19. O hâlde davalı hakkında mülga 818 sayılı BK’nın 60/2. maddesinde belirtilen zamanaşımı süresinin uygulanması gerekmekte olup, eldeki davanın da ceza davası zamanaşımı süresi dolmadan açıldığı hususu aşikârdır.
20. Zira, 5237 sayılı TCK’nın 66. maddesinin “e” bendi gereğince uygulanması gereken dava zamanaşımı süresi sekiz yıl olup, olay tarihi 25.10.2009 ile eldeki davanın açıldığı tarih arasında ceza davası zamanaşımı süresi dolmamıştır.
21. Mahkemece yapılacak iş, davanın zamanaşımı süresi içerisinde açıldığı gözetilerek işin esasının incelenmesi, tarafların iddia ve savunmaları çerçevesinde hukuken geçerli tüm delilleri sorulup toplanarak, ortaya çıkacak uygun hukuksal sonuç çerçevesinde bir karar verilmesinden ibarettir.

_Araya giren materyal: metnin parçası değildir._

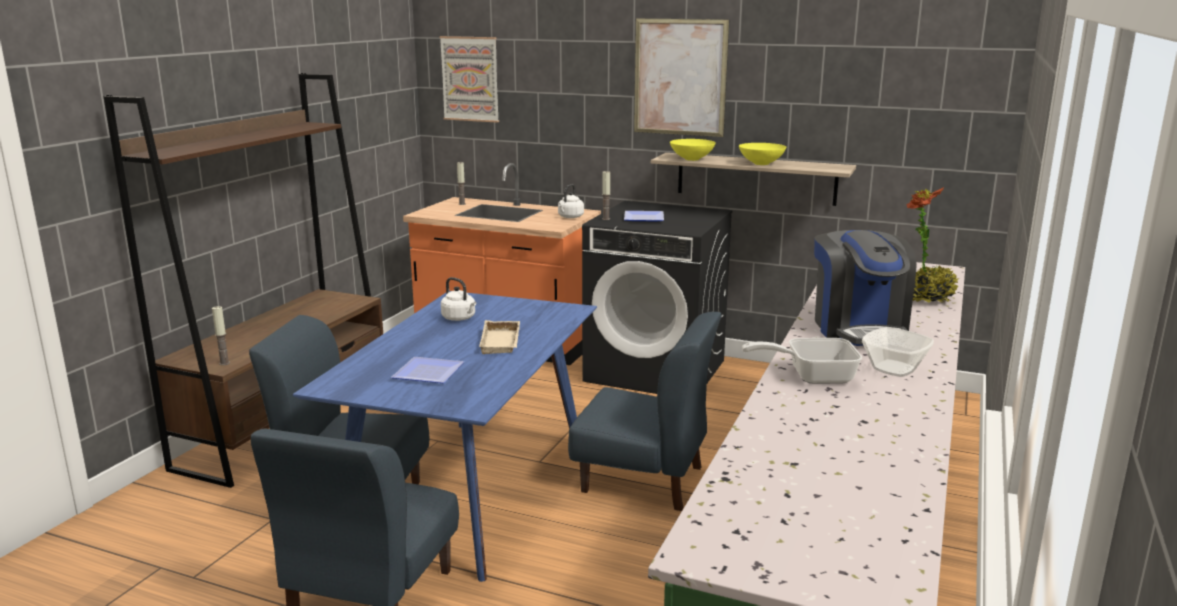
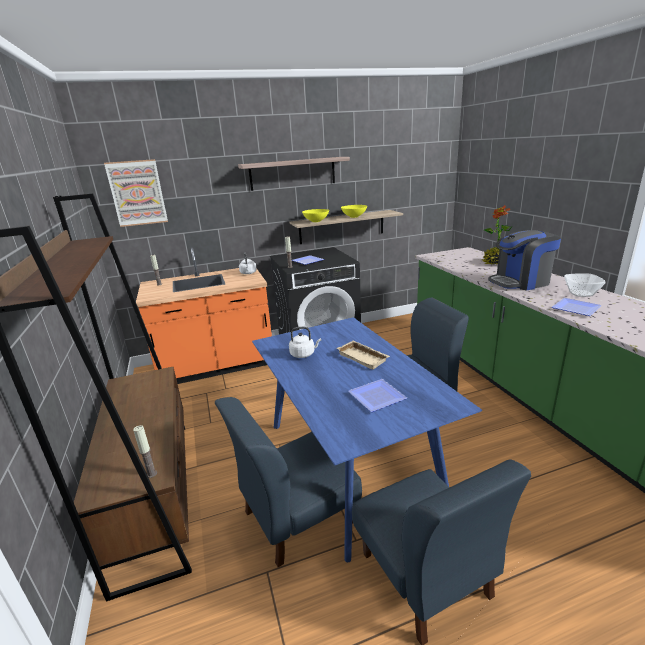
camera: 40 degrees left, 5 degrees up
(680, 77) = (293, 173): picture -> shelf
(811, 376) = (574, 309): frying pan -> plate
(859, 328) = (520, 282): coffee machine -> coffee machine turned 120 degrees clockwise

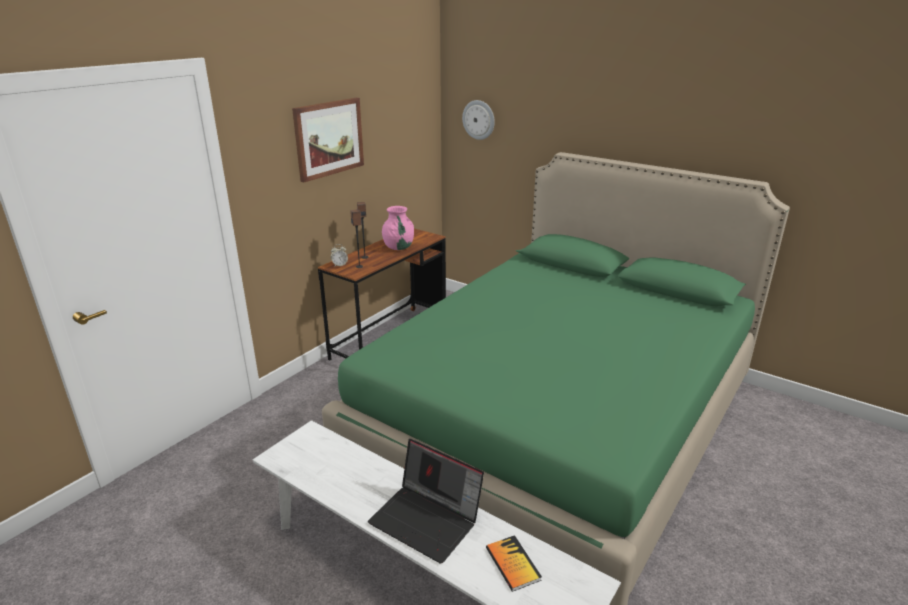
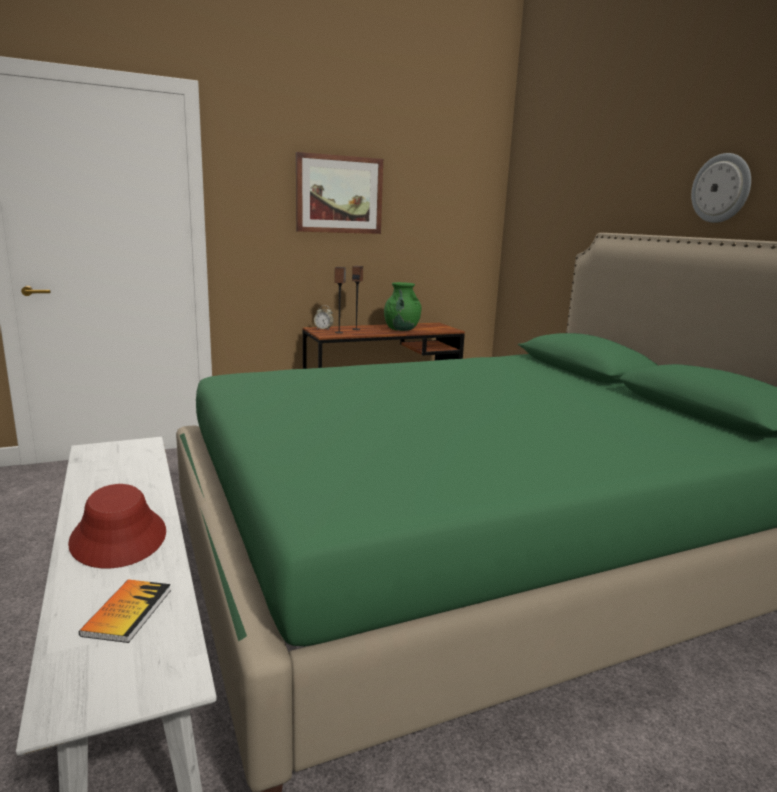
camera: 30 degrees right, 10 degrees down
(398, 247) = (401, 329): pink vase -> green vase
(427, 520) = (119, 537): laptop -> red hat
(479, 119) = (536, 206): wall clock -> wall clock (721, 188)

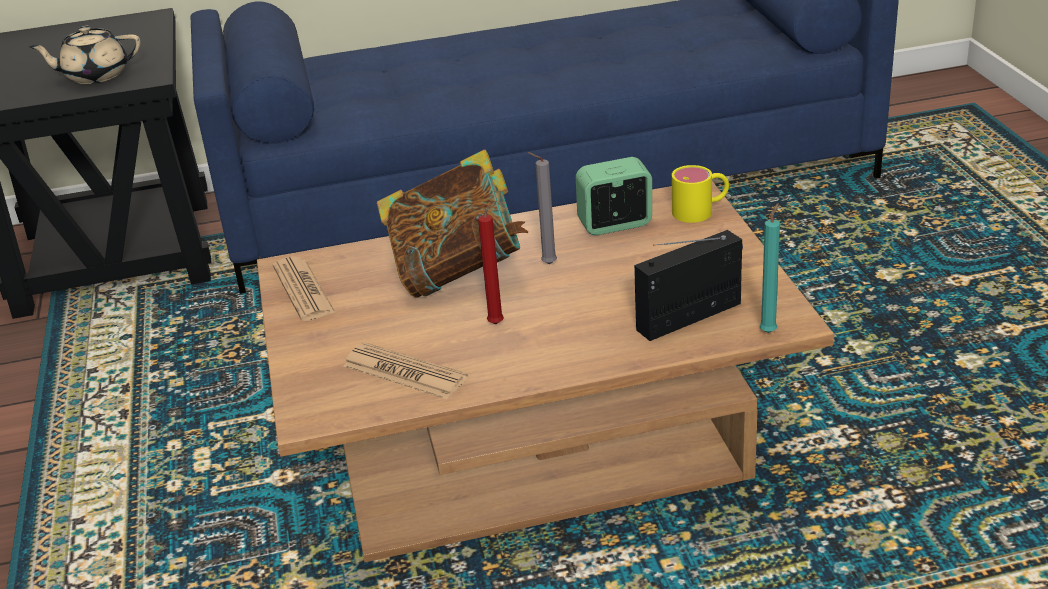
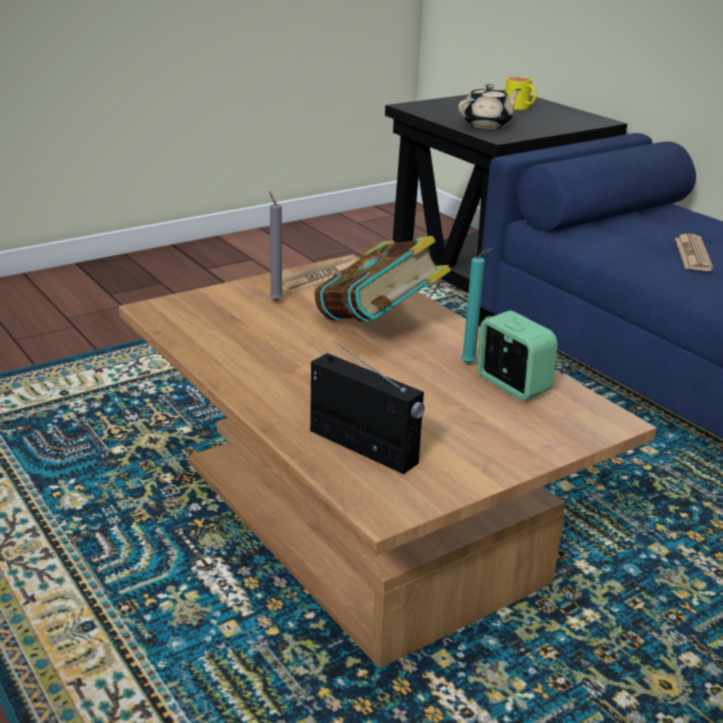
camera: 65 degrees right, 5 degrees down
(95, 75) = (487, 125): beige teapot -> beige teapot turned 90 degrees clockwise
(404, 372) = (220, 331): newspaper -> newspaper (692, 254)
(498, 323) = (307, 356): red candle -> none
(546, 264) = (415, 363): grey candle -> grey candle (275, 300)
(701, 211) = (578, 429): yellow mug -> yellow mug (520, 108)
(769, 331) = (358, 497): turquoise candle -> turquoise candle (471, 364)

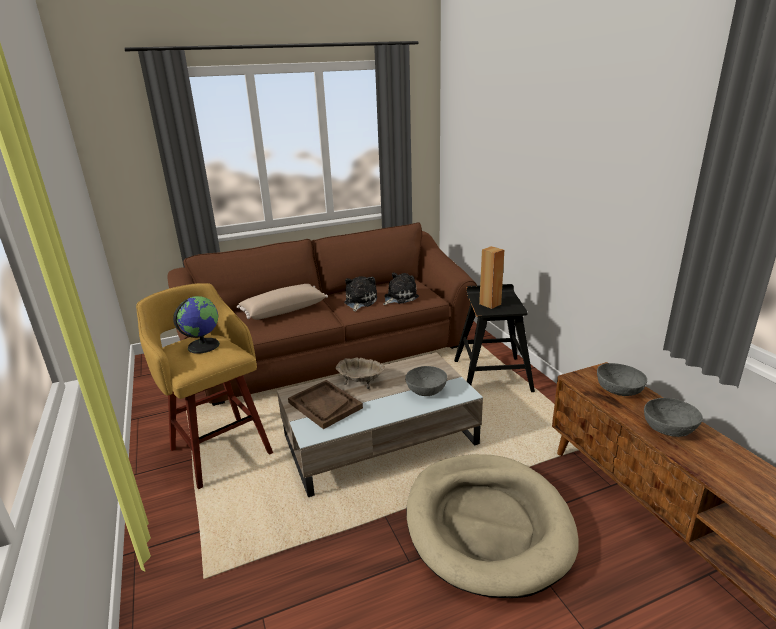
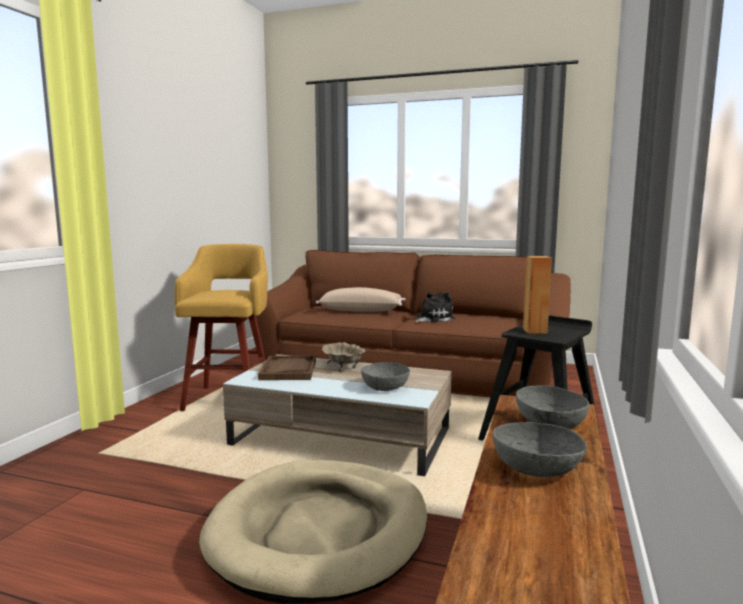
camera: 40 degrees right, 15 degrees down
(203, 345) = (228, 290): globe -> none
(399, 297) = (475, 323): plush toy -> none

22. Hâl böyle olunca; tarafların karşılıklı iddia ve savunmalarına, dosyadaki delillere, bozma kararında açıklanan gerektirici nedenlere göre, Hukuk Genel Kurulunca da benimsenen Özel Daire bozma kararına uyulmak gerekirken, önceki kararda direnilmesi usul ve yasaya aykırıdır. Bu nedenle direnme kararı bozulmalıdır.
IV. SONUÇ:
Açıklanan nedenlerle;
Davacı vekilinin temyiz itirazlarının kabulüyle direnme kararının Özel Daire bozma kararında gösterilen nedenlerden dolayı 6217 sayılı Kanun’un 30. maddesi ile 6100 sayılı Hukuk Muhakemeleri Kanunu’na eklenen “Geçici madde 3” atfıyla uygulanmakta olan mülga 1086 sayılı Hukuk Usulü Muhakemeleri Kanunu’nun 429. maddesi gereğince BOZULMASINA,
İstek hâlinde temyiz peşin harcının yatırana geri verilmesine,
Aynı Kanun’un 440. maddesi gereğince karar düzeltme yolu açık olmak üzere 04.11.2020 tarihinde oy birliği ile karar verildi.